MemoryPrompt: A Light Wrapper to Improve Context Tracking in Pre-trained Language Models
This addresses the challenge of efficient context tracking for users of large language models, though it is an incremental improvement over existing prompt-based methods.
The paper tackles the problem of context tracking in pre-trained language models by introducing MemoryPrompt, a lightweight auxiliary recurrent network that passes information to the LM without finetuning. The result shows that MemoryPrompt-augmented LMs outperform larger models with full input history on fact update tasks and match performance on long-distance dialogues while avoiding catastrophic forgetting.

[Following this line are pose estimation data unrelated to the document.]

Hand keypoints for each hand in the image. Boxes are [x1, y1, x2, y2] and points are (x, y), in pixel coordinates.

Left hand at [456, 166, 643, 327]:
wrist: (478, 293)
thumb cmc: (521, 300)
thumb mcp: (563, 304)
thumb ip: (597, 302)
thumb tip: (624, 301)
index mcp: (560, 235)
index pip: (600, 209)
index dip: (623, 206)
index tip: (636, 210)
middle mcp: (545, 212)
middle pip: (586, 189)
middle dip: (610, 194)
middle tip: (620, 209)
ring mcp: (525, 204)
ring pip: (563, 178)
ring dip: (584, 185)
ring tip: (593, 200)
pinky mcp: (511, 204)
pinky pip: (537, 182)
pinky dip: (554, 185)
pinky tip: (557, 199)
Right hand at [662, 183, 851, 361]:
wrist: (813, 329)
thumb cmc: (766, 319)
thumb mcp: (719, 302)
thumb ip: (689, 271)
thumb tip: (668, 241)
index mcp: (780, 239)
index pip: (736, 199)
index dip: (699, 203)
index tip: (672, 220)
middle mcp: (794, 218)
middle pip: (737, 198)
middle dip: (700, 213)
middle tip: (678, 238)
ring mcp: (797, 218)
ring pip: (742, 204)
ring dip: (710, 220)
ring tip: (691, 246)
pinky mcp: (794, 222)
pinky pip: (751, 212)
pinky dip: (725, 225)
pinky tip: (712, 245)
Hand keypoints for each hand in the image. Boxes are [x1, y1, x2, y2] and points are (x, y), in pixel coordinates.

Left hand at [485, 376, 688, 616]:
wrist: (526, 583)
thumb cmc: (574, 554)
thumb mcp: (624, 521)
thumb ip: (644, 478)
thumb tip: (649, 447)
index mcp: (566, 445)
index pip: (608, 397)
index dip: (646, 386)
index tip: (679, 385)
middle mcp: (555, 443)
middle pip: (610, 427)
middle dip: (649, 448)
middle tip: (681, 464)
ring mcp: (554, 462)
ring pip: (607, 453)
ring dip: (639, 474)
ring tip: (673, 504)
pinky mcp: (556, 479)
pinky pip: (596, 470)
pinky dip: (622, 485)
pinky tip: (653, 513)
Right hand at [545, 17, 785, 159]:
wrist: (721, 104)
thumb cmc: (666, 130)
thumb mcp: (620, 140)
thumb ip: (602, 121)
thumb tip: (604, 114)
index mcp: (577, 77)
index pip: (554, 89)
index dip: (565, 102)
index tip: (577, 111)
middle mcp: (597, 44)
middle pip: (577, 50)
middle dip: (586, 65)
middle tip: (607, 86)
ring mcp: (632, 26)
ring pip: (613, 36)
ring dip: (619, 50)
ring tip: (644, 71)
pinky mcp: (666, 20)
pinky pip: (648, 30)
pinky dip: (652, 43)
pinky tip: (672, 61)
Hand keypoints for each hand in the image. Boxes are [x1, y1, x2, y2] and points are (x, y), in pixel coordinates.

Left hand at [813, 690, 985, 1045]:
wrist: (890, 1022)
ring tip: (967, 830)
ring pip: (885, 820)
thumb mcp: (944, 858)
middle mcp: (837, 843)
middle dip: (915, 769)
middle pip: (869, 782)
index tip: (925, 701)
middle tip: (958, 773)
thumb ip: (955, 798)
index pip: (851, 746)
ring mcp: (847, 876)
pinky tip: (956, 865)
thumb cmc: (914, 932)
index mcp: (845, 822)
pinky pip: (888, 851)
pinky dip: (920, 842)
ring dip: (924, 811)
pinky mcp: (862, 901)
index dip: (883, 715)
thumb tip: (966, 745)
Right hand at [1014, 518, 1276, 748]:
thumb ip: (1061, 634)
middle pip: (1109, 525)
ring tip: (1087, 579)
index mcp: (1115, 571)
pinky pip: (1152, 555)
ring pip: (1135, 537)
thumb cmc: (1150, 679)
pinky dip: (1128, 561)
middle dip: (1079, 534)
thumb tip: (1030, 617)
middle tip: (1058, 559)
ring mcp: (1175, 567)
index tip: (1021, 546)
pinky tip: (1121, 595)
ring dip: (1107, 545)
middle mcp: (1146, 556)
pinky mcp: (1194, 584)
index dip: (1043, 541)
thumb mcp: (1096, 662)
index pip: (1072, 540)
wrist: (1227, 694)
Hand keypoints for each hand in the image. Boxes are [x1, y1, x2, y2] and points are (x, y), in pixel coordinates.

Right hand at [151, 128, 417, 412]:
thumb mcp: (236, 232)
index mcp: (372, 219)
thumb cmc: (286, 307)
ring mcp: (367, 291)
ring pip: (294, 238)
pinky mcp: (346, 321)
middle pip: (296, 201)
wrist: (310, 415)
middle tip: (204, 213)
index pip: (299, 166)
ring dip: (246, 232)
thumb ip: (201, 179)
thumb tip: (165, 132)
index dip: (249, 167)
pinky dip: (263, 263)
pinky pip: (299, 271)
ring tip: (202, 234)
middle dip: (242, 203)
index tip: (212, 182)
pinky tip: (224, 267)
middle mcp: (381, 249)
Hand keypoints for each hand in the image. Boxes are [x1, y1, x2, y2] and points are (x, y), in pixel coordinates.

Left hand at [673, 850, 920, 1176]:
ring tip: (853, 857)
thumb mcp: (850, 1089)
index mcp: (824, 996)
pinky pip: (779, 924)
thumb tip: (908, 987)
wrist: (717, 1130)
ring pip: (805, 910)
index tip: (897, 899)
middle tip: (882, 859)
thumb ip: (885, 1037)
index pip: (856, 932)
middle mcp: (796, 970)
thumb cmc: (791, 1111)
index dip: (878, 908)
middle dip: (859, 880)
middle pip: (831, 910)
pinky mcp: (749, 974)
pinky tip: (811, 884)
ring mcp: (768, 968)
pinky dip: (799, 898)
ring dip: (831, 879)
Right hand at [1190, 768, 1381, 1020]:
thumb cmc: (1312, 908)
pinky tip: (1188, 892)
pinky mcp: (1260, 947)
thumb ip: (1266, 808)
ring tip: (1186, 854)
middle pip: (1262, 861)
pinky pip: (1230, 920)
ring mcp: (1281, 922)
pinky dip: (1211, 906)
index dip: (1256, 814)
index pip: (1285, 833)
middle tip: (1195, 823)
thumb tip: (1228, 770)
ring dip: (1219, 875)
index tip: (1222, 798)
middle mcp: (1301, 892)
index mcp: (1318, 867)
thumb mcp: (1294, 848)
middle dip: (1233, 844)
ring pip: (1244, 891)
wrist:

Transformer-based language models (LMs) track contextual information through large, hard-coded input windows. We introduce MemoryPrompt, a leaner approach in which the LM is complemented by a small auxiliary recurrent network that passes information to the LM by prefixing its regular input with a sequence of vectors, akin to soft prompts, without requiring LM finetuning. Tested on a task designed to probe a LM's ability to keep track of multiple fact updates, a MemoryPrompt-augmented LM outperforms much larger LMs that have access to the full input history. We also test MemoryPrompt on a long-distance dialogue dataset, where its performance is comparable to that of a model conditioned on the entire conversation history. In both experiments we also observe that, unlike full-finetuning approaches, MemoryPrompt does not suffer from catastrophic forgetting when adapted to new tasks, thus not disrupting the generalist capabilities of the underlying LM.